Selon David Strayer seulement 2% des gens sont efficaces en pratiquant plusieurs activités en même temps. Il semblerait donc que ce qu’on appelle le «multi-tasking» ne soit pas si profitable qu’on le pense, ni pour les employés, ni pour les employeurs. Se concentrer sur plusieurs tâches diminuerait notre productivité de 40% et notre QI de 10 points. Est-il donc souhaitable, de se détourner d’une méthode dont on a longtemps venté les mérites ?

 

Qu’est ce que le one-tasking ? 

Il s’agit simplement de ne faire qu’une chose à la fois. Assister à une réunion ou à une conférence sans regarder son portable, répondre à ses mails dans une plage horaire réservée à cette activité, faire une pause dans son travail pour répondre au téléphone… Cela va au-delà de la simple notion de respect. On touche ici à un élément clé de la productivité et du bien-être au travail.

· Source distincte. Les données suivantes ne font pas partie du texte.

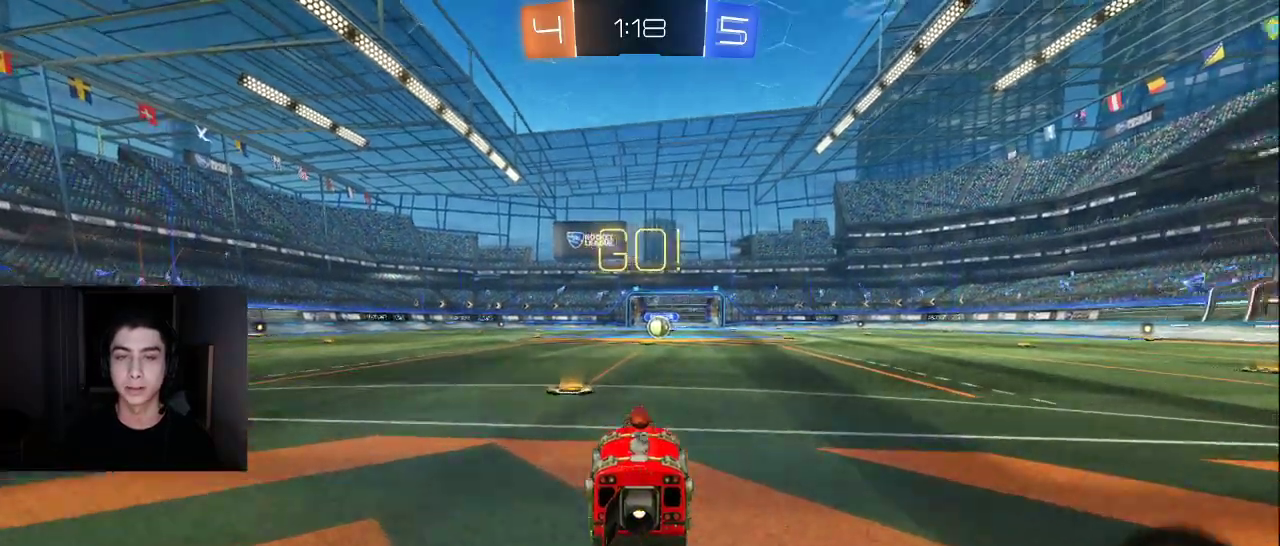
{"buttons": ["R2"], "left_stick": "center", "events": [[33, "CROSS", "down"], [50, "left_stick", "up"], [100, "CROSS", "up"], [150, "CROSS", "down"], [267, "CROSS", "up"], [283, "L1", "up"], [333, "left_stick", "center"], [367, "TRIANGLE", "down"], [467, "TRIANGLE", "up"]]}
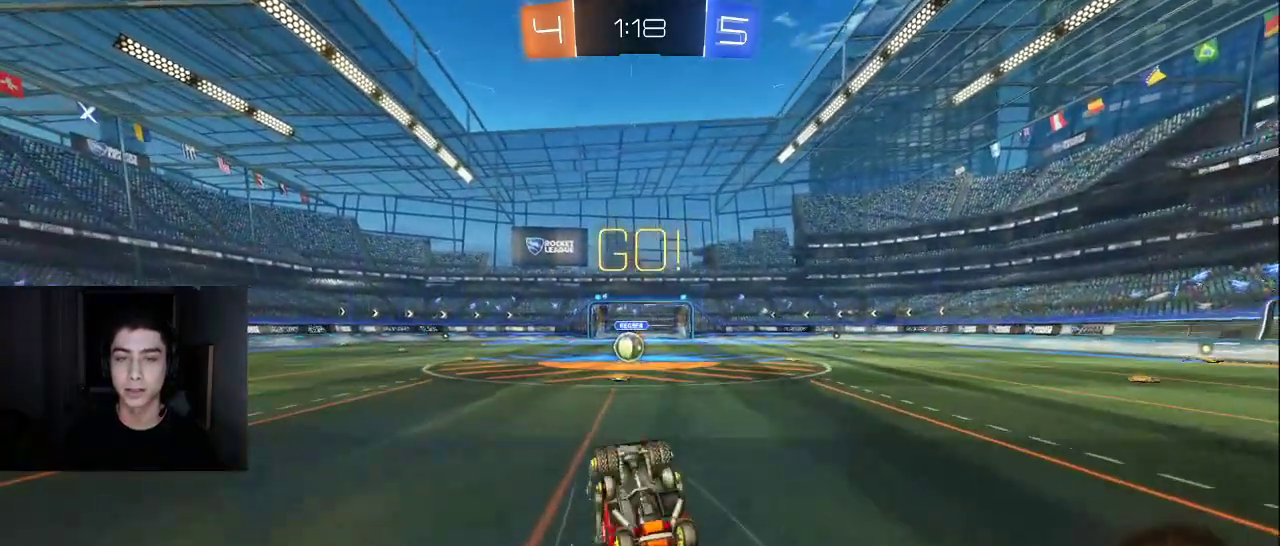
{"buttons": ["R2"], "left_stick": "right", "events": [[500, "left_stick", "right"]]}
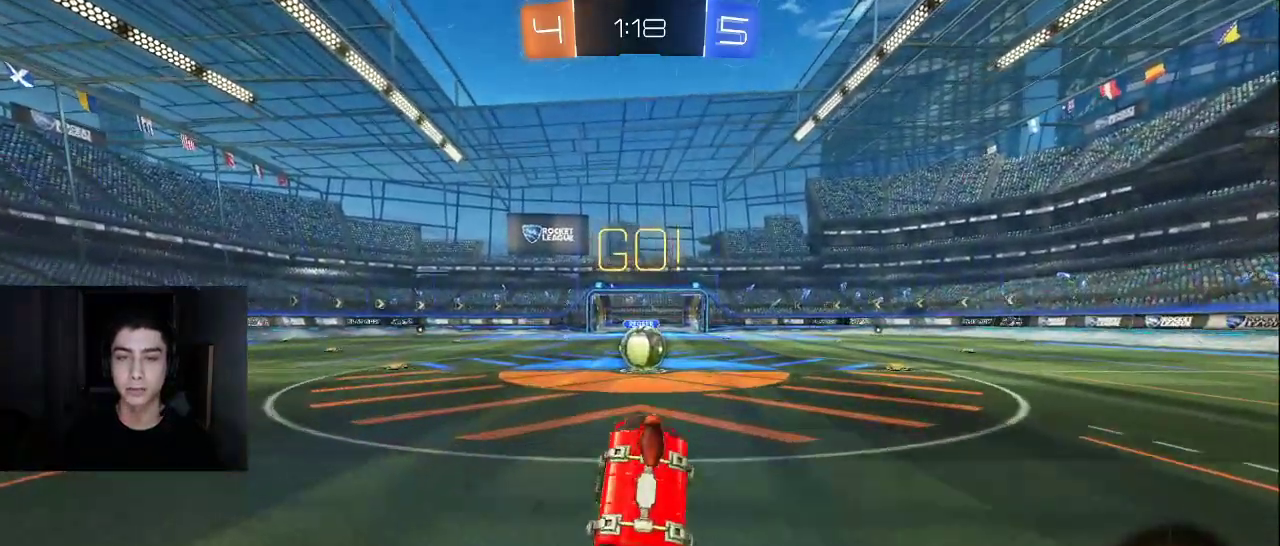
{"buttons": ["R2"], "left_stick": "up-left", "events": [[283, "left_stick", "center"], [350, "CROSS", "down"], [417, "left_stick", "up-left"], [450, "CROSS", "up"]]}
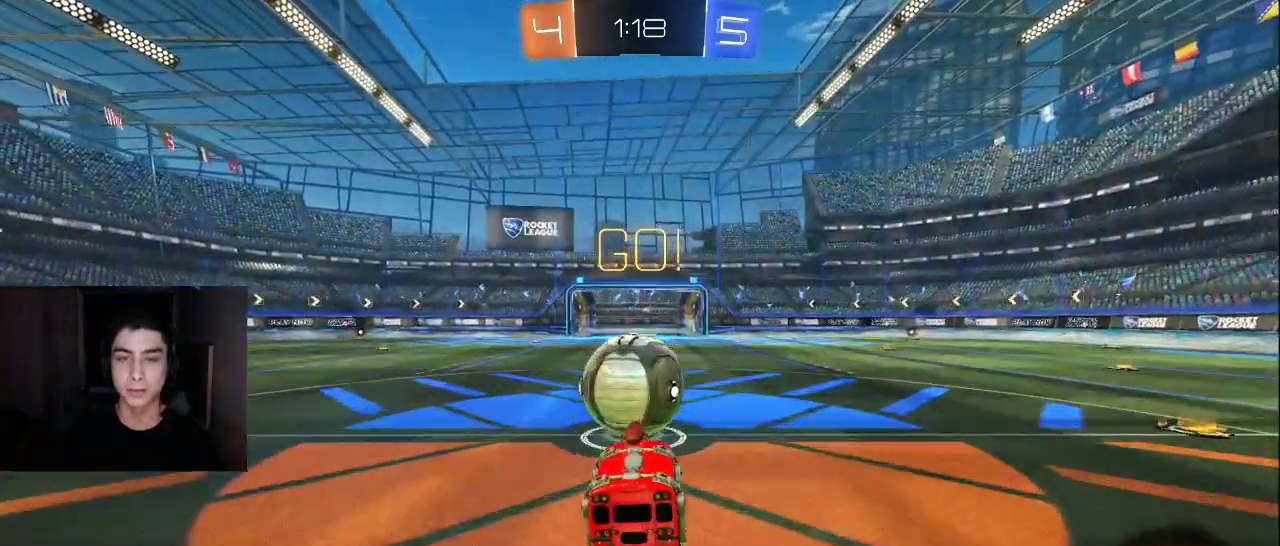
{"buttons": ["R1", "R2"], "left_stick": "up-left", "events": [[100, "CROSS", "down"], [100, "R1", "down"], [200, "CROSS", "up"], [217, "CROSS", "down"], [383, "CROSS", "up"]]}
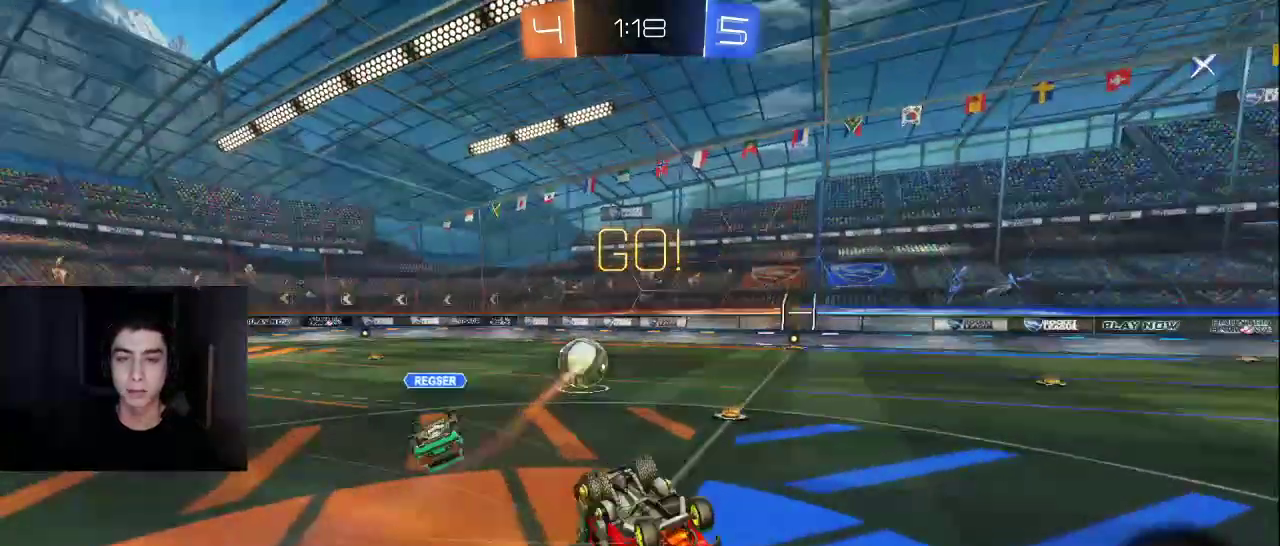
{"buttons": ["R2"], "left_stick": "center", "events": [[233, "R1", "up"], [400, "left_stick", "center"]]}
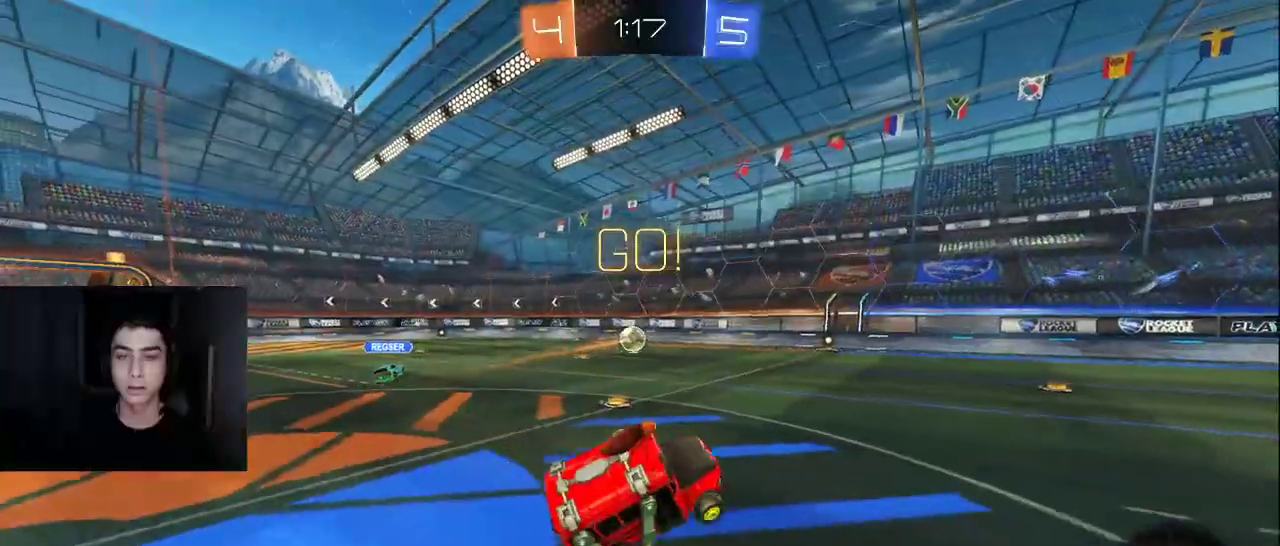
{"buttons": ["R2"], "left_stick": "left", "events": [[83, "left_stick", "left"], [300, "L1", "down"], [417, "L1", "up"]]}
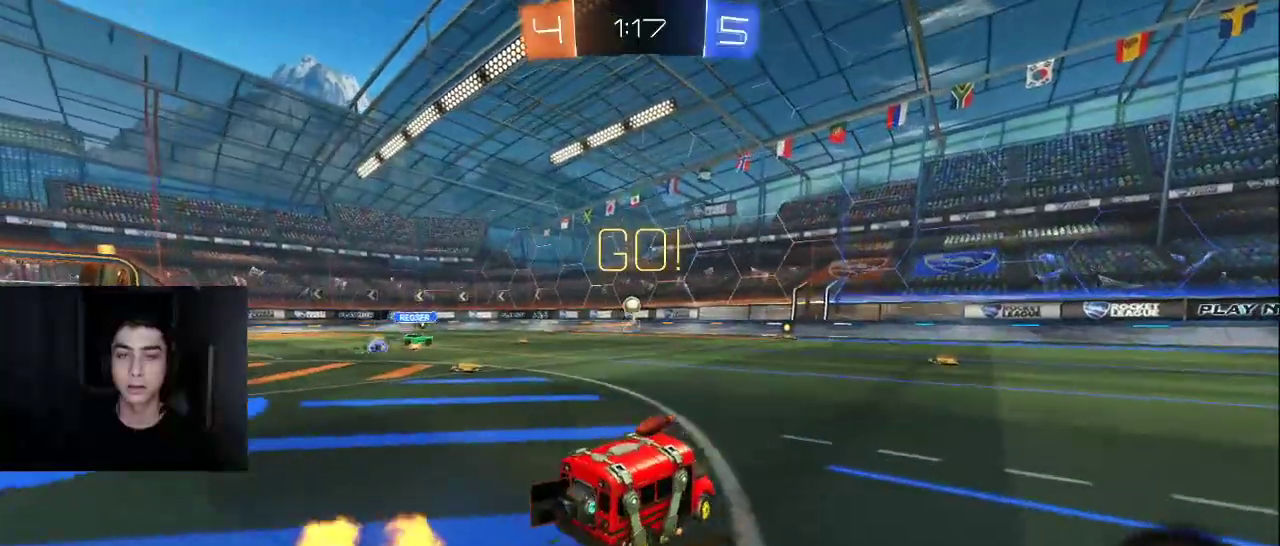
{"buttons": ["L1", "R2"], "left_stick": "left", "events": [[83, "R1", "down"], [167, "R1", "up"], [217, "TRIANGLE", "down"], [283, "L1", "down"], [317, "TRIANGLE", "up"]]}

Pourquoi faire une chose à la fois quand on peut en faire plusieurs ? 

On a souvent pensé que la capacité de « multi-tasking » était une qualité. Il est important d’en être capable notamment en période de crise lorsqu’il faut gérer un certains nombre d’obligations en un temps restreint. Le problème est que diviser son attention entre plusieurs sujets nuit à la productivité. En plus d’un défaut de concentration notable, chaque tâche est réalisée avec moins de rigueur, et les informations s’impriment moins bien dans notre cerveau. Selon une étude parue dans Journal of Experimental Psychology, détourner son attention, ne serait-ce que trois secondes, suffirait à doubler le nombre d’erreurs.


Comment expliquer ce phénomène ? 

Il est toujours difficile de trouver la motivation pour se lancer dans un travail. Avant chaque nouvelle activité, on lutte contre soi-même pour trouver l’envie et le temps de s’y consacrer. Or la durée du conflit interne augmente avec l’ampleur de la tâche : il double si l’on se prépare à non plus une, mais deux activités. De plus, si l’on ne se consacre pas pleinement à une activité on a des chances de devoir s’y […]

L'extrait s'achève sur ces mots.